Für Händel- und Monteverdi-Fans waren es goldene Jahre, wer Verdi oder Richard Strauss vorzog, erlebte vergleichsweise dürre Zeiten, auch wenn das Nationaltheater unter dem Generalmusikdirektor Zubin Mehta erstklassig blieb.

Der späte Peter Konwitschny brachte mit "Parsifal" und "Tristan" zwei gute und mit dem "Holländer" eine flaue Wagner-Inszenierung heraus. David Alden lieferte zwar 15 Inszenierungen, doch nie war er wieder so gut wie bei seinem Debüt mit "Tannhäuser". Mit dem "Ring" hatte Sir Peter allerdings Pech, weil der Regisseur Herbert Wernicke nach "Rheingold" verstarb und auf diese Weise gnädig vergessen ließ, dass er auch nur seine Brüsseler Inszenierung in neuer Ausstattung wiederholen wollte.

Die große Öffnung

Das Traditionspublikum lernte durch Peter Jonas das anzusehen, was es eigentlich gar nicht mochte. Für viele wurde daraus Neugier auf unbekanntes Terrain. Und zusammen mit neuen Besuchern und einem Hauch von Spaßgesellschaft reichte es am Ende immer für eine Auslastung von 97 Prozent.

Herzstück der Ära von Sir Peter war die Öffnung des Hauses. Er strahlte eine einladende Leichtigkeit aus, und zwar als Person und in Aktionen wie den 4000 Gartenzwergen des Künstlers Ottmar Hörl vor dem Nationaltheater anlässlich der Opernfestspiele 1998.

Mit der Festspielnacht in den Fünf Höfen und "Oper für alle" versuchte er, Menschen jenseits des traditionellen Opernpublikums anzusprechen und Sponsoren zu gewinnen. Peter Jonas hat zwar weder Freiluftkonzerte noch die Übertragung einer Aufführung auf eine Leinwand vor dem Theater erfunden. Aber für München (und Deutschland) war das sogenannte "Public Viewing" neu. Und Jonas blieb dran und stiftete durch Wiederholungen eine Tradition.

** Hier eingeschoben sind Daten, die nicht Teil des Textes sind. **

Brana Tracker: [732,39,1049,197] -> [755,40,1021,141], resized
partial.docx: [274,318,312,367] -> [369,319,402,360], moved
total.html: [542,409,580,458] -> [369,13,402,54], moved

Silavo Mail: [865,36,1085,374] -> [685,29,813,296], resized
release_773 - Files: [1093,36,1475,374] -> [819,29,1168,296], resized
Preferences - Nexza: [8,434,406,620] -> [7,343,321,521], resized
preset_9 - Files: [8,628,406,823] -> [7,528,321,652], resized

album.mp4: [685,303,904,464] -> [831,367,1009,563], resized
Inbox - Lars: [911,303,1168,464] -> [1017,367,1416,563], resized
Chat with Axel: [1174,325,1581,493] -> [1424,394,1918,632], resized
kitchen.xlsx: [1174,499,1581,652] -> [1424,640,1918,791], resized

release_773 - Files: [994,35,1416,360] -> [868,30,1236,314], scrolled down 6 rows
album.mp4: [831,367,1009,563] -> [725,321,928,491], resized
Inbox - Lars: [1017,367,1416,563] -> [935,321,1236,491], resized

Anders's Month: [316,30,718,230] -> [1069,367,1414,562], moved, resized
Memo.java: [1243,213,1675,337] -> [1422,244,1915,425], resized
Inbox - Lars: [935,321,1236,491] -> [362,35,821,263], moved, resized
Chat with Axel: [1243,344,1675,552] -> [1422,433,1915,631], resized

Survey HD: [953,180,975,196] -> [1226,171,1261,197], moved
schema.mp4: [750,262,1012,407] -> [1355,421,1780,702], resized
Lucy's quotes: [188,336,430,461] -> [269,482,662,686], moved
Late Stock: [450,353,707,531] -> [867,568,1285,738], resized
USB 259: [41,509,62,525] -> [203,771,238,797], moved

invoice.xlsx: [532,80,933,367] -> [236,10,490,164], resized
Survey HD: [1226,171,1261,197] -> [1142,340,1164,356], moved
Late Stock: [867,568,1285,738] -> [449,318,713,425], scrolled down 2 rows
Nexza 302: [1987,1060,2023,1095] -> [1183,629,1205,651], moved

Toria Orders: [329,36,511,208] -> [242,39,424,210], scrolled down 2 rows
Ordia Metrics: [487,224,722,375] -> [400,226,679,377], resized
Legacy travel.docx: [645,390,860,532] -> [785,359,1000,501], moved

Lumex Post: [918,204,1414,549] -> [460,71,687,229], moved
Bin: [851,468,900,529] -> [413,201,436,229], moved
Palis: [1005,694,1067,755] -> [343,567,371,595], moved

Die britische Offenheit half im dabei. Der in London geborene Sohn eines Deutschen und einer Frau mit spanisch-libanesisch-schottischen Wurzeln studierte erst Anglistik und Literaturwissenschaft. In den 70er Jahren wurde er Manager des Chicago Symphony Orchestra unter Georg Solti, 1984 wechselte er als Generaldirektor zur English National Opera nach London, die er zu einer der innovativsten Bühnen mit zeitgenössischem Musiktheater und jungen Regisseuren ausbaute. Die brachte er dann, mit der dezenten Staubschicht des Etablierten versehen, an die Isar mit, wo lange Jean-Pierre Ponnelle das Extrem des Avancierten markierte.

Ein großer Europäer

Schon bei der ersten Verlängerung seines Vertrags an der Bayerischen Staatsoper fürchtete die "Abendzeitung", er könne diesen wegen seiner Krankheit nicht erfüllen. 2018 berichtete er in einer Rundmail von neuen Tumoren und bat gleichzeitig um Verständnis dafür, wenn man eine Zeitlang nichts von ihm höre. "Ich will meine ablaufende Pacht auf dieser Erde nicht beenden… noch nicht!", schrieb er damals. Voriges Jahr besuchte er, bereits stark geschwächt, noch die Festspielpremiere von Händels "Agrippina" im Prinzregententheater. Zuletzt erholte er sich dem Vernehmen nach von den Folgen eines Sturzes bei einem Spaziergang in Zürich in einer Klinik in Oberbayern.

München kannte Peter Jonas lange vor seiner Intendantenzeit: In den 70er Jahren war er mit der Sopranistin Lucia Popp liiert und hörte sie im Nationaltheater unter Carlos Kleiber singen. Auch nach seinem Abschied vom Nationaltheater blieb die Stadt seine zweite Heimat, wenngleich er viele Jahre in der Schweiz wohnte. Seine Witwe Barbara Burgdorf ist Konzertmeisterin des Bayerischen Staatsorchesters.

Mit ihr erfüllte er sich den Traum, Europa zu Fuß von Nord nach Süd zu durchqueren. In mehreren Etappen marschierte er 5000 Kilometer von der Nordspitze Schottlands nach Sizilien. Im April 2015 kam er in Palermo auf Sizilien an. "Ich habe so viel gelernt über Europa, ich habe verstanden, warum das Konzept Europa so wichtig ist und der Brexit so katastrophal", erzählte er im Herbst 2016. "Ich habe erfahren, wie unterschiedlich wir sind und wie viel wir gemeinsam haben."